_TO DO_. Pictures in the material below are to be left out, and only the lines from the line with "left shoulder: (291, 327)" up to and including the line with "nose: (665, 493)" are to be written out exactly.

_DATASET EXCERPTS_.
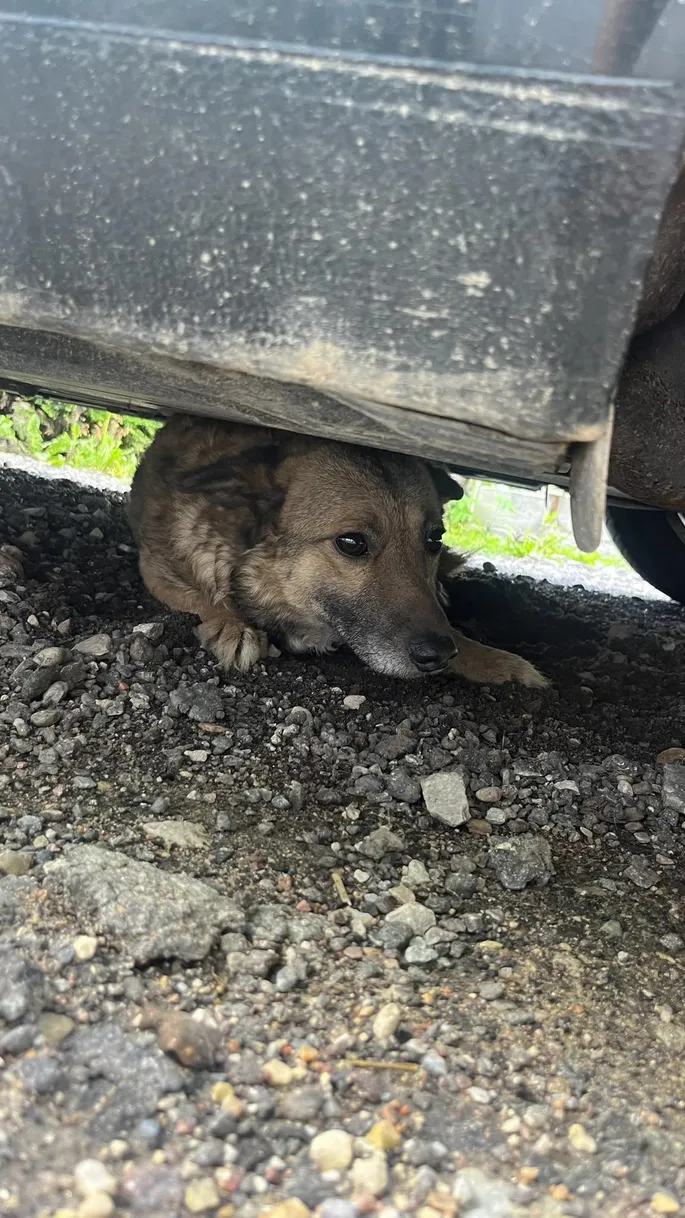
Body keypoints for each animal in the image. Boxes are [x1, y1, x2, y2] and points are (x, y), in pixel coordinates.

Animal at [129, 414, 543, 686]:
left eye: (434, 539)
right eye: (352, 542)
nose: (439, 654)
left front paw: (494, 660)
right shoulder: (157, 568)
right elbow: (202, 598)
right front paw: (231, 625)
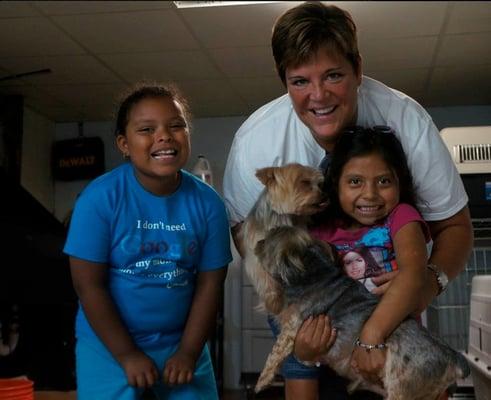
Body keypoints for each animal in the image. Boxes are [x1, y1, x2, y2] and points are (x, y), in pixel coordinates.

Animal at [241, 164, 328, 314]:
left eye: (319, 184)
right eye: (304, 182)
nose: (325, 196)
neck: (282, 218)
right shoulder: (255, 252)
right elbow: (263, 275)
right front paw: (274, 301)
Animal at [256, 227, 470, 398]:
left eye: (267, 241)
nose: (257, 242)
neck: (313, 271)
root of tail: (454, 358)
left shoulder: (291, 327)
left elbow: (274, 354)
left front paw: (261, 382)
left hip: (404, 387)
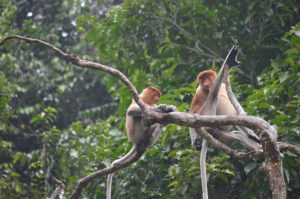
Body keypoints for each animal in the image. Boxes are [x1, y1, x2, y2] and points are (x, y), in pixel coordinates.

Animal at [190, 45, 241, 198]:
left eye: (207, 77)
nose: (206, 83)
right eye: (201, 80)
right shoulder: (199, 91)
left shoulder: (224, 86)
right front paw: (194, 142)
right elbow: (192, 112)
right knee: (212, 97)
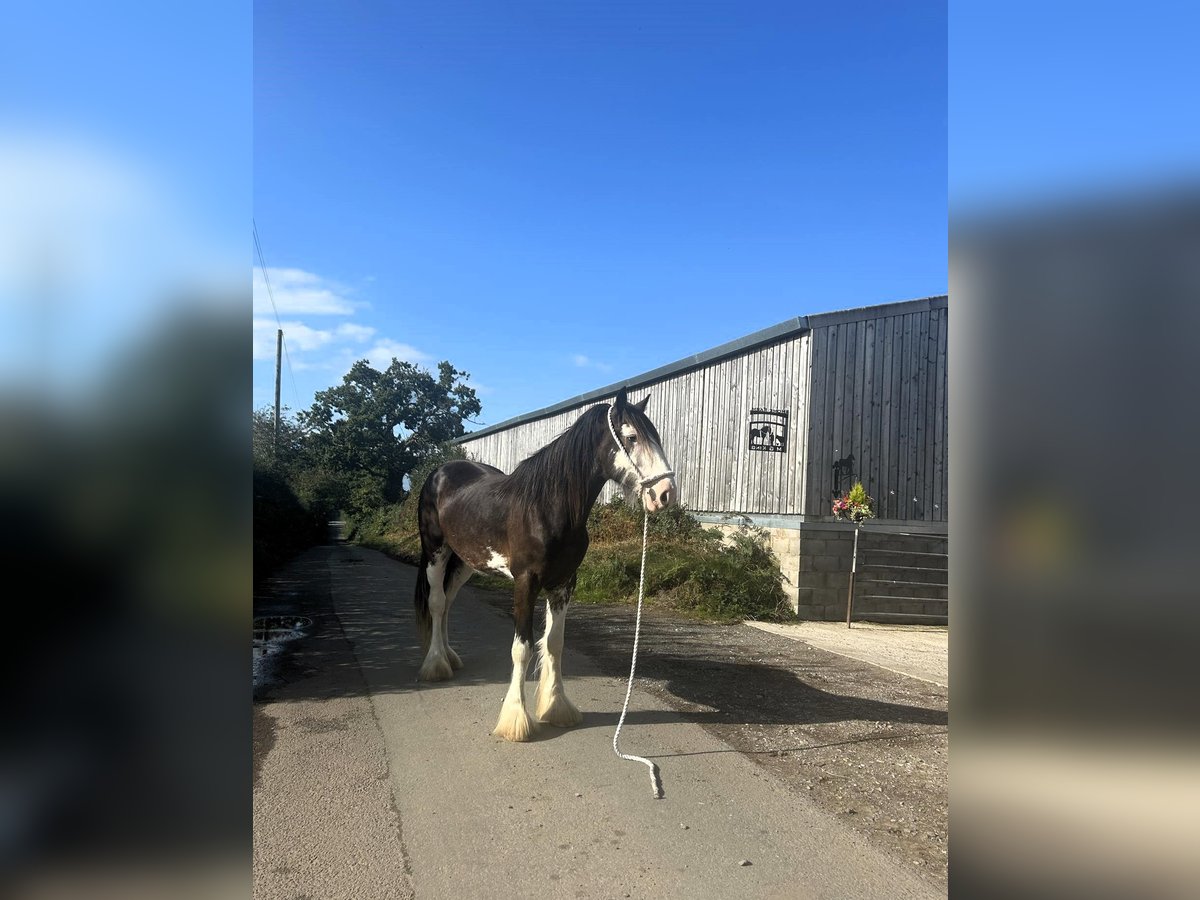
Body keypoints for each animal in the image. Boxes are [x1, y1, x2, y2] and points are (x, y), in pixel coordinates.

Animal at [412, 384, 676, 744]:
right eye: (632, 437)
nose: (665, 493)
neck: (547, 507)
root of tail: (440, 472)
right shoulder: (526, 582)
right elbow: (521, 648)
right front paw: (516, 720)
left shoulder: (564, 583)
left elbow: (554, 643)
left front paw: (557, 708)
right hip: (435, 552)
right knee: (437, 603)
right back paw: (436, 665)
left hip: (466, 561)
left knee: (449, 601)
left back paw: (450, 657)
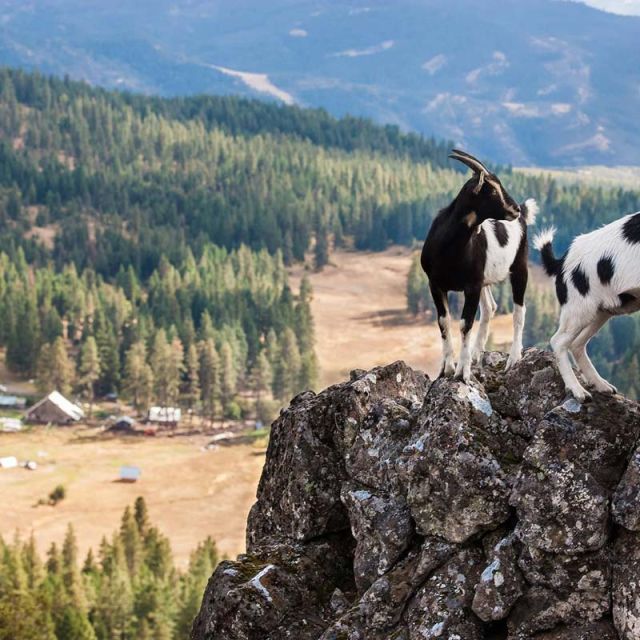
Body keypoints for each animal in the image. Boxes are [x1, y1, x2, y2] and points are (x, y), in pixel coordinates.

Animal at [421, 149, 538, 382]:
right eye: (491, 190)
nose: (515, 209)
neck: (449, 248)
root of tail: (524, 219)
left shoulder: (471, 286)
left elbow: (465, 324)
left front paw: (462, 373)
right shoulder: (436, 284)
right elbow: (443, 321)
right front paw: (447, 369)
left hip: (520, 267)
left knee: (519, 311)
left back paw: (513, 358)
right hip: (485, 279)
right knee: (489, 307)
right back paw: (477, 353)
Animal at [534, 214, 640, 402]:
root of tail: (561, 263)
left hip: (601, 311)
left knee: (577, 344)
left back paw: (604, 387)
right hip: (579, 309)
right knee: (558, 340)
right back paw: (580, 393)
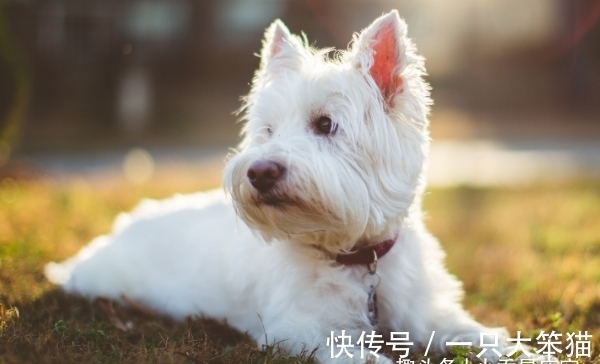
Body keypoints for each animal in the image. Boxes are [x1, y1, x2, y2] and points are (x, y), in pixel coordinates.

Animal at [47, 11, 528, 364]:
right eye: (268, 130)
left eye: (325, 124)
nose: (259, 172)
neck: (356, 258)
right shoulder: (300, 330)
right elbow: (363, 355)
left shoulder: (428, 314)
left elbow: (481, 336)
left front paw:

_RESPONSE AREA_.
left shoulder: (291, 327)
left elbow: (274, 354)
left front paw: (261, 382)
left hip: (404, 387)
Body keypoints for each animal in the image. Boxes are [x1, y1, x2, y2] and points are (x, y), in pixel coordinates.

Animal at [190, 45, 241, 198]:
left eye: (207, 77)
nose: (206, 83)
right eye: (201, 80)
right shoulder: (199, 91)
left shoulder: (224, 86)
right front paw: (194, 142)
right elbow: (192, 112)
right knee: (212, 97)
Body keypoints for each animal in the image. Boxes are [x1, y1, x2, y2] and points are (x, y), in pixel coordinates.

Animal at [412, 384, 676, 744]:
right eye: (632, 437)
nose: (665, 493)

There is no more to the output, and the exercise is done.